The European Union and Canada have ratcheted up pressure against US President Barack Obama's Buy American stimulus plan, sending letters to the White House and Congress in protest.
The EU ambassador to Washington, John Bruton, said he had written yesterday to the leaders of Congress and the Obama administration expressing concerns about government legislation to restrict procurement to American goods, including steel and textiles.
'We regard this legislation as setting a very dangerous precedent at a time when the world is facing a global economic crisis,' Mr Bruton said.
The Senate is considering a massive stimulus plan that restricts stimulus-funded infrastructure projects to use only US manufactured goods.

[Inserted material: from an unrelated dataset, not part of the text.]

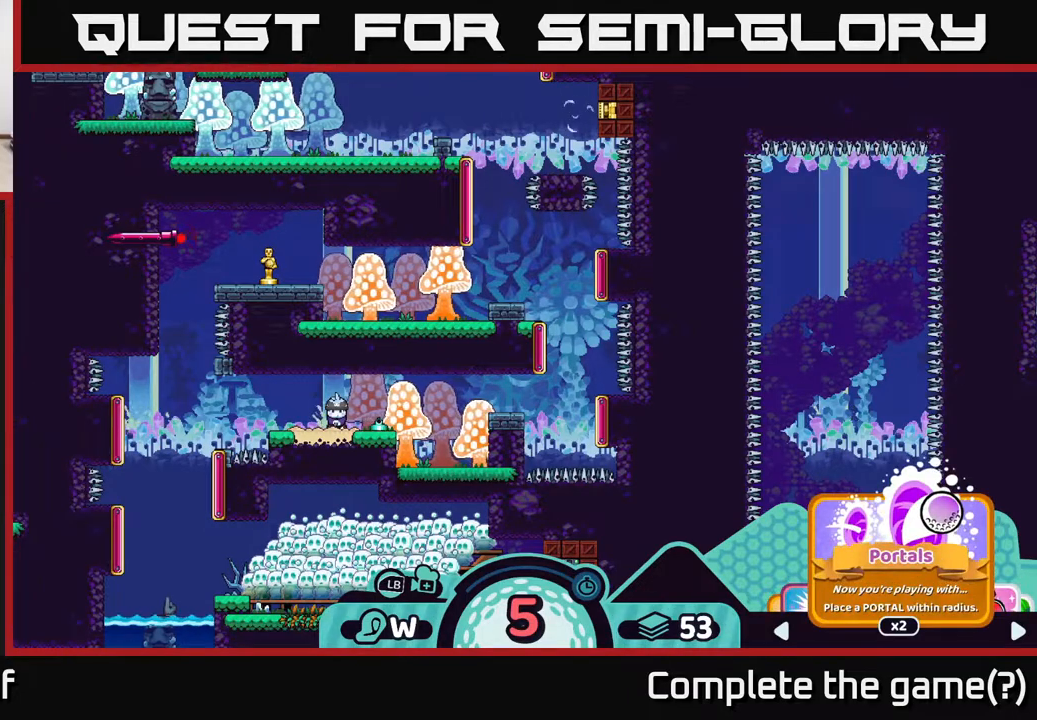
{"buttons": ["R2"], "left_stick": "center", "right_stick": "center", "events": []}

The House of Representatives last week approved an $819 billion stimulus bill with a more narrow Buy American restriction to US iron and steel.

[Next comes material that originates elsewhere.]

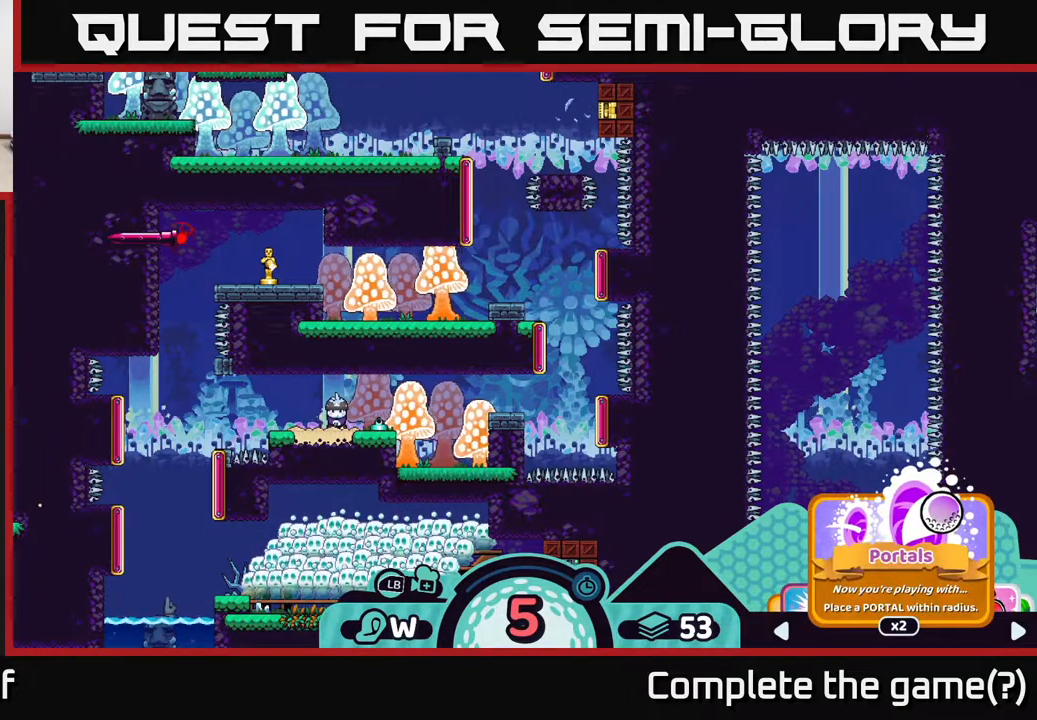
{"buttons": ["R2"], "left_stick": "center", "right_stick": "center", "events": []}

Mr Bruton said the Buy American provision, if signed into law, could spur other countries to set up protectionist barriers and ultimately cost US jobs.
He recalled that the Group of 20 developed and developing countries, at a November emergency summit in Washington called to confront the financial crisis, had pledged to resist protectionism.
'More important is the confidence effect,' he said, as people around the world are looking to world leaders to steer the economy out of crisis.
Mr Bruton said he had received no response to the letters he had sent to the White House and the majority and minority leaders of the House and Senate.